*JOB*: Reproduce the rows below with "col_2" changed to "series_2" and everything else left as it is. Omit the pictures from your output.

(Saved data entries)
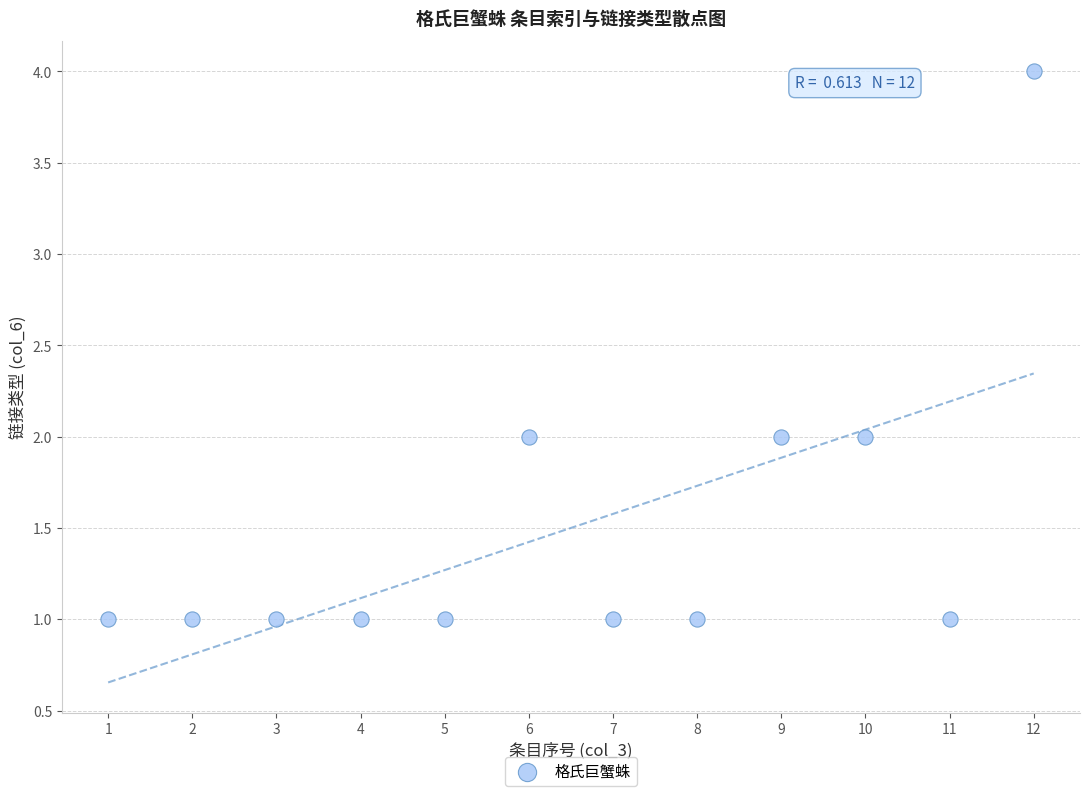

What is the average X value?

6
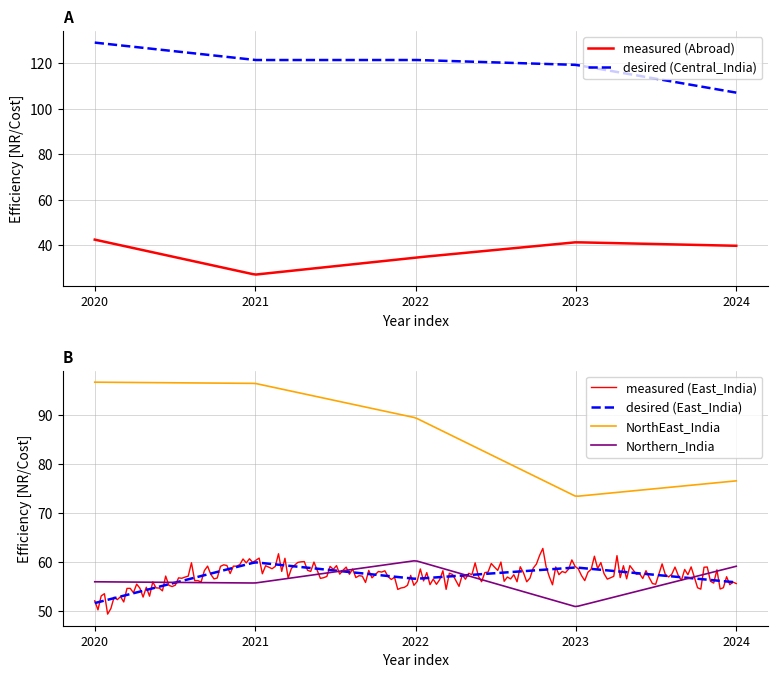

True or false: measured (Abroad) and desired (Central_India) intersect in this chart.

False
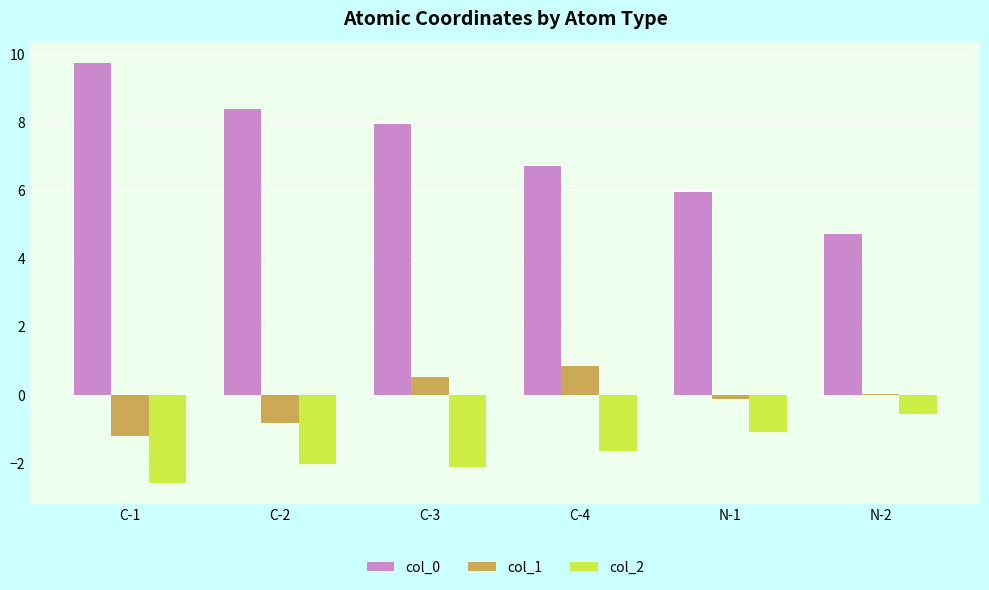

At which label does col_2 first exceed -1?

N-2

*PROBLEM SOLUTION*:
What is the average X value?

6

True or false: measured (Abroad) and desired (Central_India) intersect in this chart.

False

At which label does series_2 first exceed -1?

N-2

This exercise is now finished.